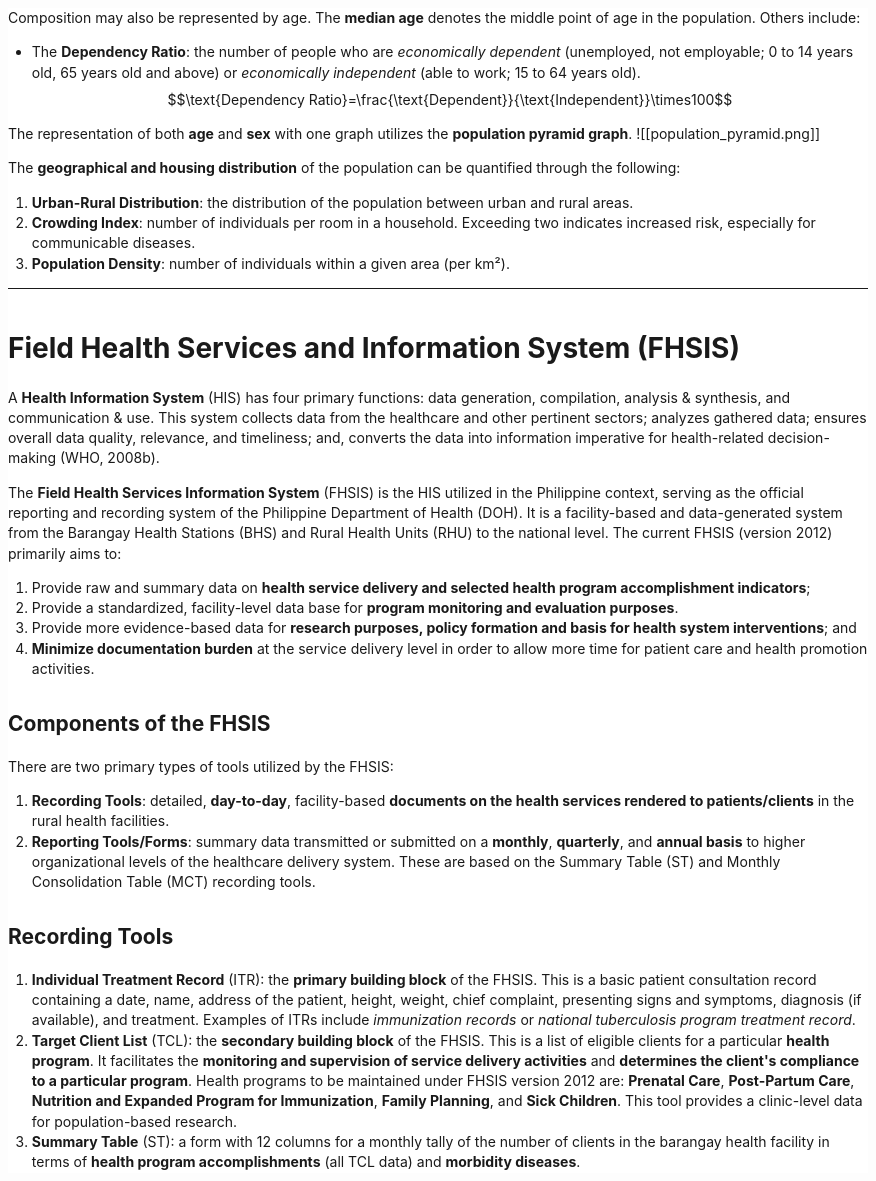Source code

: Composition may also be represented by age. The **median age** denotes the middle point of age in the population. Others include:
- The **Dependency Ratio**: the number of people who are *economically dependent* (unemployed, not employable; 0 to 14 years old, 65 years old and above) or *economically independent* (able to work; 15 to 64 years old).
$$\text{Dependency Ratio}=\frac{\text{Dependent}}{\text{Independent}}\times100$$

The representation of both **age** and **sex** with one graph utilizes the **population pyramid graph**.
![[population_pyramid.png]]

The **geographical and housing distribution** of the population can be quantified through the following:
1. **Urban-Rural Distribution**: the distribution of the population between urban and rural areas.
2. **Crowding Index**: number of individuals per room in a household. Exceeding two indicates increased risk, especially for communicable diseases.
3. **Population Density**: number of individuals within a given area (per km²).
___
# Field Health Services and Information System (FHSIS)
A **Health Information System** (HIS) has four primary functions: data generation, compilation, analysis & synthesis, and communication & use. This system collects data from the healthcare and other pertinent sectors; analyzes gathered data; ensures overall data quality, relevance, and timeliness; and, converts the data into information imperative for health-related decision-making (WHO, 2008b).

The **Field Health Services Information System** (FHSIS) is the HIS utilized in the Philippine context, serving as the official reporting and recording system of the Philippine Department of Health (DOH). It is a facility-based and data-generated system from the Barangay Health Stations (BHS) and Rural Health Units (RHU) to the national level. The current FHSIS (version 2012) primarily aims to:
1. Provide raw and summary data on **health service delivery and selected health program accomplishment indicators**;
2. Provide a standardized, facility-level data base for **program monitoring and evaluation purposes**.
3. Provide more evidence-based data for **research purposes, policy formation and basis for health system interventions**; and
4. **Minimize documentation burden** at the service delivery level in order to allow more time for patient care and health promotion activities.
## Components of the FHSIS
There are two primary types of tools utilized by the FHSIS:
1. **Recording Tools**: detailed, **day-to-day**, facility-based **documents on the health services rendered to patients/clients** in the rural health facilities.
2. **Reporting Tools/Forms**: summary data transmitted or submitted on a **monthly**, **quarterly**, and **annual basis** to higher organizational levels of the healthcare delivery system. These are based on the Summary Table (ST) and Monthly Consolidation Table (MCT) recording tools.
## Recording Tools
1. **Individual Treatment Record** (ITR): the **primary building block** of the FHSIS. This is a basic patient consultation record containing a date, name, address of the patient, height, weight, chief complaint, presenting signs and symptoms, diagnosis (if available), and treatment. Examples of ITRs include *immunization records* or *national tuberculosis program treatment record*.
2. **Target Client List** (TCL): the **secondary building block** of the FHSIS. This is a list of eligible clients for a particular **health program**. It facilitates the **monitoring and supervision of service delivery activities** and **determines the client's compliance to a particular program**. Health programs to  be maintained under FHSIS version 2012 are: **Prenatal Care**, **Post-Partum Care**, **Nutrition and Expanded Program for Immunization**, **Family Planning**, and **Sick Children**. This tool provides a clinic-level data for population-based research.
3. **Summary Table** (ST): a form with 12 columns for a monthly tally of the number of clients in the barangay health facility in terms of **health program accomplishments** (all TCL data) and **morbidity diseases**.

□ □ □ □ □ □ □

**Task item**
What is the number of lines in this listing that contain the word "individuals"? Answer with that number and nothing else.

**Output for this task**
2